YOUR OBJECTIVE:
Below is a blog post on the NEP. Reproduce everything in it from "Sakmongkol ak 47" down to "Malay economic advancement.".

EXTRACTED TEXT:

= Beginning of Section =

Copyright Notice

All rights reserved. No part of this publication may be reproduced, distributed, or transmitted in any form or by any means, including photocopying, recording, or other electronic or mechanical methods, without the prior written permission of the author, except in the case of brief quotations embodied in critical reviews and certain other non-commercial uses permitted by copyright law. For permission requests, write to the author, at the address below.

Sakmongkol ak 47

Sunday 26 July 2009

Looking for a New Deal

The subject which has aroused intense debate has been the application of the NEP. We know that the policy ended officially in 1990. It has since been continued under different guises, retaining its most essential element- affirmative action to expand Malay economic advancement.

It seems to me, we have been concentrating on the wrong indicator as to the measure of Malay economic achievement. One particular measure is the 30% share in corporate equity. Malay ownership in the equity of businesses registered with the ROC is taken as indicator for the extent of Malay share in the business. At the time the NEP was started, the Malay share of corporate equity was about 2%. The objective is 30% by the end of the NEP- 1990. Now, the figures tell us, the corporate share of Malay equity is somewhere close to 20% still short of the 30% target. This shortfall has emboldened policy makers in telling that we have not done enough actually.

= End of Section =

MATERIAL SHOWN:
= Beginning of Section =

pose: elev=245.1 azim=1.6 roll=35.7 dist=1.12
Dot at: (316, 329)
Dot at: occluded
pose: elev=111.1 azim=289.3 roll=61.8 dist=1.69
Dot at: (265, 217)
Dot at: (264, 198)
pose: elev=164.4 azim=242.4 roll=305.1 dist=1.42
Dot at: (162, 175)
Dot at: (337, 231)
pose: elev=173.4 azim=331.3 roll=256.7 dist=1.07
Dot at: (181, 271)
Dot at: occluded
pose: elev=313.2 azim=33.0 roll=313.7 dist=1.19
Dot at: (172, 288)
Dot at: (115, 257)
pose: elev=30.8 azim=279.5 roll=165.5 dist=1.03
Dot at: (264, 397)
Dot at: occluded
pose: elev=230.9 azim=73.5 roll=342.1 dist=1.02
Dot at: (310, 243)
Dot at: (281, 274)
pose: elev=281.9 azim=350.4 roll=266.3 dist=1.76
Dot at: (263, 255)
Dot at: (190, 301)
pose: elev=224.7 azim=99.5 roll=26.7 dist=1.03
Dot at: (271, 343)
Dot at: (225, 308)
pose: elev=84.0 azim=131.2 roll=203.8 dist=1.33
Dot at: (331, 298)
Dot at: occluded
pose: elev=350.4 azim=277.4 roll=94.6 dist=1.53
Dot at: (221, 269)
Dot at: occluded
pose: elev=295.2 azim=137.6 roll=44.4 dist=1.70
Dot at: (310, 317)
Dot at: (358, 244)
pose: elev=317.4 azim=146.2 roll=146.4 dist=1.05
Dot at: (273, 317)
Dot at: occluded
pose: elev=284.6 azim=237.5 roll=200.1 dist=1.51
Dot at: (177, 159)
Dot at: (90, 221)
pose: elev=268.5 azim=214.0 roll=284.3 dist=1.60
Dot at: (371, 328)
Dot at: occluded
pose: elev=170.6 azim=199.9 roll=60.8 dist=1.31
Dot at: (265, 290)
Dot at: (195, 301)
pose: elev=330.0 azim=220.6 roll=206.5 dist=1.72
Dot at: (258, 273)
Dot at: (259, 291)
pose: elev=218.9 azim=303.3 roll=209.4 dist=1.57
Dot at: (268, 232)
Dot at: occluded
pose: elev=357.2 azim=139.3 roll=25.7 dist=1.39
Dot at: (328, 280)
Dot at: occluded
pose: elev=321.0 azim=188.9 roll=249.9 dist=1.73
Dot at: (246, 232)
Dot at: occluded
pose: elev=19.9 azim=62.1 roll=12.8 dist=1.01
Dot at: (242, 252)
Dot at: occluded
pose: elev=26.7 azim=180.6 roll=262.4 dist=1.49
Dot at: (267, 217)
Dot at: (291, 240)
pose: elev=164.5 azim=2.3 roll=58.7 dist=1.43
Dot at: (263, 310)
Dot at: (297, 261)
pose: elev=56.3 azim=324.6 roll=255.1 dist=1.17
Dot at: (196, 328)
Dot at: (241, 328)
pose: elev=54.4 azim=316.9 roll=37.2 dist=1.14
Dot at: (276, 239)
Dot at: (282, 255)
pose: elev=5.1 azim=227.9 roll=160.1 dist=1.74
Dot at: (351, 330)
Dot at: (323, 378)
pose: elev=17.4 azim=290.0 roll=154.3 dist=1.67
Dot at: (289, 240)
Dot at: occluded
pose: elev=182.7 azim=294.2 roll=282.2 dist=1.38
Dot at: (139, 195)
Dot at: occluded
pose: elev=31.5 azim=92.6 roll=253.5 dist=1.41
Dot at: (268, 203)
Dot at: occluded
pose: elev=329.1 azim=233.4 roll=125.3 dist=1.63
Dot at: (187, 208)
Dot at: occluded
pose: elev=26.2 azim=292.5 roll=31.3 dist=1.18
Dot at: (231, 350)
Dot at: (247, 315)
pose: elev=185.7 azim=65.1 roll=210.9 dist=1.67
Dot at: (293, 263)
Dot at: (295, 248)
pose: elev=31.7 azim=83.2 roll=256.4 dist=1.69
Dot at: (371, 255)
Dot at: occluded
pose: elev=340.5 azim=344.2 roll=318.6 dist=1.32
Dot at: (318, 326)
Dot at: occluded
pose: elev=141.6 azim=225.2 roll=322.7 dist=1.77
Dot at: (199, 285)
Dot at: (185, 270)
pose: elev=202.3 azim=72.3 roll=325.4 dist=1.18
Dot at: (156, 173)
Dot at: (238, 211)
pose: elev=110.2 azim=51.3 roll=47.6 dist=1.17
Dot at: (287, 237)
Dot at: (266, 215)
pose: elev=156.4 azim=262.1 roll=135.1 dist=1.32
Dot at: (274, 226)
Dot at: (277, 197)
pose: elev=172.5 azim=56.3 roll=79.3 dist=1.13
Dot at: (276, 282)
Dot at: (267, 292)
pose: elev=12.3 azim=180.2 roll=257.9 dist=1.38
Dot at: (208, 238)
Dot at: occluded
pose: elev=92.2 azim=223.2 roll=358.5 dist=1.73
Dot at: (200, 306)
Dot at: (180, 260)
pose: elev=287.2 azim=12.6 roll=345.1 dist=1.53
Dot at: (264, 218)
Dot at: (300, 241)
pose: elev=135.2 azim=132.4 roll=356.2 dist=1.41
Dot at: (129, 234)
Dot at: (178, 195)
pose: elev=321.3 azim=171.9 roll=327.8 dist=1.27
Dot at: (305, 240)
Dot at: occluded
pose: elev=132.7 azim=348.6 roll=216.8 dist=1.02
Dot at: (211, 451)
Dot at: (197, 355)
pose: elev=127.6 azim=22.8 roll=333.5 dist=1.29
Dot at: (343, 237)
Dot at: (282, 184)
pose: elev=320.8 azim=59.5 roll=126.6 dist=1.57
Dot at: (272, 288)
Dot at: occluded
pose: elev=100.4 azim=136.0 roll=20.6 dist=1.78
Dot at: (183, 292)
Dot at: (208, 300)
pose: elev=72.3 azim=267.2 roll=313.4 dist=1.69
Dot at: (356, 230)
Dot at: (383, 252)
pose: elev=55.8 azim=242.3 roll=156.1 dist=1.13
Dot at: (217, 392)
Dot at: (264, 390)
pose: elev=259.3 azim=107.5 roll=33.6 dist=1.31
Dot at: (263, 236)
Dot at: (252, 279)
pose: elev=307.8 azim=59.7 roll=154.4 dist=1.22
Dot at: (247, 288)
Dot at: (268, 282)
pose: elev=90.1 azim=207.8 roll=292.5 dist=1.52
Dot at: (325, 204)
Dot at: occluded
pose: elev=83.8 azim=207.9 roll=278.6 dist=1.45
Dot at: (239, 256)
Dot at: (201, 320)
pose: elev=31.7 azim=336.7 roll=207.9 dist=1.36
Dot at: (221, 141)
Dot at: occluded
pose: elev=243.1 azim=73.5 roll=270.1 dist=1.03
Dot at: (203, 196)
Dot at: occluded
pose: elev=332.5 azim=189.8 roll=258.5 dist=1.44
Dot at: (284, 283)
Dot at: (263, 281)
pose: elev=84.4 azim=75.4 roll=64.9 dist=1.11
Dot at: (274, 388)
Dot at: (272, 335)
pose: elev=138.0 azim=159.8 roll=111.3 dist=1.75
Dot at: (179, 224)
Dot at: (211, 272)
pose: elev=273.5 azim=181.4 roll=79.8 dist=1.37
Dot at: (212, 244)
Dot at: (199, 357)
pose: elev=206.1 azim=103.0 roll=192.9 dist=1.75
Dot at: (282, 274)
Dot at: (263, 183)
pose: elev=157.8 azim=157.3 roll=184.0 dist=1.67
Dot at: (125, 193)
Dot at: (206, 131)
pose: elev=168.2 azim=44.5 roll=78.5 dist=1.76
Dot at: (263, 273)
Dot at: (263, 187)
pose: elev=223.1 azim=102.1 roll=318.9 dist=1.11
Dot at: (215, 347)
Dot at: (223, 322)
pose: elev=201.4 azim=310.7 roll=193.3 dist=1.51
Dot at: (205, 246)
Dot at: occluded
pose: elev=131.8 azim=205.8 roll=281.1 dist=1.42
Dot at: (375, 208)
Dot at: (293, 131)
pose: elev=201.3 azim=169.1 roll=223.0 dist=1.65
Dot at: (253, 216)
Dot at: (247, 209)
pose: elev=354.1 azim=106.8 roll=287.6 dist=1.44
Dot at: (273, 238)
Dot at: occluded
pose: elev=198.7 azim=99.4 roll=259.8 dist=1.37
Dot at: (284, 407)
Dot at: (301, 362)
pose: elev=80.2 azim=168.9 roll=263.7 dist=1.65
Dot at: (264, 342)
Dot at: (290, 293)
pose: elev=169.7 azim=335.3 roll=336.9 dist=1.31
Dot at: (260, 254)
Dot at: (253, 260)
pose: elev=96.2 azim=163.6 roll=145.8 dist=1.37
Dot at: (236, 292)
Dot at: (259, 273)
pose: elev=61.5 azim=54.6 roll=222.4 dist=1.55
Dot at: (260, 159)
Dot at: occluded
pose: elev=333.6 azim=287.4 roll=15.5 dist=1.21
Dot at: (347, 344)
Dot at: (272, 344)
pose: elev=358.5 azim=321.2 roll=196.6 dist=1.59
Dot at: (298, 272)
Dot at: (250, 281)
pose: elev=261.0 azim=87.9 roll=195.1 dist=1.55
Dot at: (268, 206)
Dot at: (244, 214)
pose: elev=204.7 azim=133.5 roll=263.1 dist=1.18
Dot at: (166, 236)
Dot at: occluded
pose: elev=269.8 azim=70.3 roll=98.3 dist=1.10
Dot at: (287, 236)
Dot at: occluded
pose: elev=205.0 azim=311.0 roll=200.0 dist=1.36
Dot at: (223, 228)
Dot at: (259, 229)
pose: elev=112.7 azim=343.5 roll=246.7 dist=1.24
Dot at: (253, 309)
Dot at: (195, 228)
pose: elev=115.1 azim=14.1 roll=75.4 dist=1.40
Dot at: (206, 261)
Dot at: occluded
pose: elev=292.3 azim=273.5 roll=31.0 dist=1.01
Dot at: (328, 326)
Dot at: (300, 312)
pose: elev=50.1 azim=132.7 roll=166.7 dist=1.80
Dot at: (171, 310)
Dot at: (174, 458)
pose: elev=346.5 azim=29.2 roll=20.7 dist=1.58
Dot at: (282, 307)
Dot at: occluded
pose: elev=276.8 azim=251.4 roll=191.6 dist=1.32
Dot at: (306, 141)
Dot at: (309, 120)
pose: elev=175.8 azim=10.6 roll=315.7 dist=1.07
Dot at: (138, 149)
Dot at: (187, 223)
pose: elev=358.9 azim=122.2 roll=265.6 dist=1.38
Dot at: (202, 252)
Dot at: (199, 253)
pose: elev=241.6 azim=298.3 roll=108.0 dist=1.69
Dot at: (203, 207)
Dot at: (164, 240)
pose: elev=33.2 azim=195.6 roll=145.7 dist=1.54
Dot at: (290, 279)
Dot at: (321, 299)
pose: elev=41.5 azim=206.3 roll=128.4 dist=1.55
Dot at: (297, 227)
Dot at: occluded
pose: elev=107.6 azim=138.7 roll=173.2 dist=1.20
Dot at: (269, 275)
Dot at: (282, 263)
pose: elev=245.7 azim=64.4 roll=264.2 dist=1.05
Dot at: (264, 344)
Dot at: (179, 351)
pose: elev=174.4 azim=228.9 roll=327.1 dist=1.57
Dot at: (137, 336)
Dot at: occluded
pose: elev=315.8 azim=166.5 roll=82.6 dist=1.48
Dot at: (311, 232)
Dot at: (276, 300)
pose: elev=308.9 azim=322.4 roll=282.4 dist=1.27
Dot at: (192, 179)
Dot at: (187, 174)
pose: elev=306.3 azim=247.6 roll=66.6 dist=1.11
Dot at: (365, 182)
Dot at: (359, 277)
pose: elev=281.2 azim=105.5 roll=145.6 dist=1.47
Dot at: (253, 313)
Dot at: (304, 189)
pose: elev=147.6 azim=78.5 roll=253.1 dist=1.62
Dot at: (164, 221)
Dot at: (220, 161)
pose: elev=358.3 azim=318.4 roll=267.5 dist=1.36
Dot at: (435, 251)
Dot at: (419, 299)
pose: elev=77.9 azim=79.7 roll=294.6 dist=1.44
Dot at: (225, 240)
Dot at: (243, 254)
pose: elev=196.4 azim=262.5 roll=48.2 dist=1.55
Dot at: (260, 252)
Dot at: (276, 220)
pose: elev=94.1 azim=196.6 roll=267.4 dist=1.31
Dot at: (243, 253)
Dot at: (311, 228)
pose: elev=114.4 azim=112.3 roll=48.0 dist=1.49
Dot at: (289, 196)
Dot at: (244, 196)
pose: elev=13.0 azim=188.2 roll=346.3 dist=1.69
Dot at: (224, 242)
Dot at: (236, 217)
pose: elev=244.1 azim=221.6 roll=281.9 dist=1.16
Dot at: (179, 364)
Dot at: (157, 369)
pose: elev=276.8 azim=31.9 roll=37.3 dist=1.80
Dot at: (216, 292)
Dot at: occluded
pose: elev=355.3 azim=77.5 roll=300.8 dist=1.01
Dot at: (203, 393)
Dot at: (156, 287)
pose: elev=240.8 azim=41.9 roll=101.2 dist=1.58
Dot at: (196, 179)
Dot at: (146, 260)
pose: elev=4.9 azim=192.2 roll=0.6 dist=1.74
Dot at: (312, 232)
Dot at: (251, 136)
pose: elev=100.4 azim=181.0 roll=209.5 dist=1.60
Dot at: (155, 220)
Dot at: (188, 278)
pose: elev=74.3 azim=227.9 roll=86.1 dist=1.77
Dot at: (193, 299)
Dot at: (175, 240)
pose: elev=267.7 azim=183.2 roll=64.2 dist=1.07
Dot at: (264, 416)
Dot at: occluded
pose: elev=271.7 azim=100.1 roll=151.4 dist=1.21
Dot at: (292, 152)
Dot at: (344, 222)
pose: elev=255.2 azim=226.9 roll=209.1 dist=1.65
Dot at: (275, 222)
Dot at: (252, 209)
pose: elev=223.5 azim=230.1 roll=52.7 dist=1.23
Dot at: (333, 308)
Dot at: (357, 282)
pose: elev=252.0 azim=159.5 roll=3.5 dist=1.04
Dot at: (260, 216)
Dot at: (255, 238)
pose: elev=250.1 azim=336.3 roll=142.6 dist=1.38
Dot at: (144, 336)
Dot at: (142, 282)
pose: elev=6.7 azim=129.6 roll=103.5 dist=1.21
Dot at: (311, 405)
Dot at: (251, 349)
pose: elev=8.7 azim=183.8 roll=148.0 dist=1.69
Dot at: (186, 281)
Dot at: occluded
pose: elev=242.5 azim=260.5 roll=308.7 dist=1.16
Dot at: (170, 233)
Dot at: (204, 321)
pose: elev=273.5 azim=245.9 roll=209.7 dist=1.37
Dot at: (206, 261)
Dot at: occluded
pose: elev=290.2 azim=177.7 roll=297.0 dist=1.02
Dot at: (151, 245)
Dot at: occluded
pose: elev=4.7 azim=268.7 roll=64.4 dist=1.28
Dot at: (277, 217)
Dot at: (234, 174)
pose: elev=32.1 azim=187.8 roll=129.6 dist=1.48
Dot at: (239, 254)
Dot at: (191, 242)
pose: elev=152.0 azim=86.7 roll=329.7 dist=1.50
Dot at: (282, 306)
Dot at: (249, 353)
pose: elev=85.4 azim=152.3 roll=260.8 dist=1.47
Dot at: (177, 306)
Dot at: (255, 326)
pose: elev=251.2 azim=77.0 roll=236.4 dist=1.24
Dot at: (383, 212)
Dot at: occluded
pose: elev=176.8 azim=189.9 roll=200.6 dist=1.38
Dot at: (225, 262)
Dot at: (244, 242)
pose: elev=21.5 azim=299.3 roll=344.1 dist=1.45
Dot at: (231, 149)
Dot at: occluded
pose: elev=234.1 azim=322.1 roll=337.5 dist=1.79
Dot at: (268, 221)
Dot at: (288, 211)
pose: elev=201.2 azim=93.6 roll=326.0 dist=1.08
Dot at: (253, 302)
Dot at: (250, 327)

= End of Section =

RESPONSE BOX:
Sakmongkol ak 47

Sunday 26 July 2009

Looking for a New Deal

The subject which has aroused intense debate has been the application of the NEP. We know that the policy ended officially in 1990. It has since been continued under different guises, retaining its most essential element- affirmative action to expand Malay economic advancement.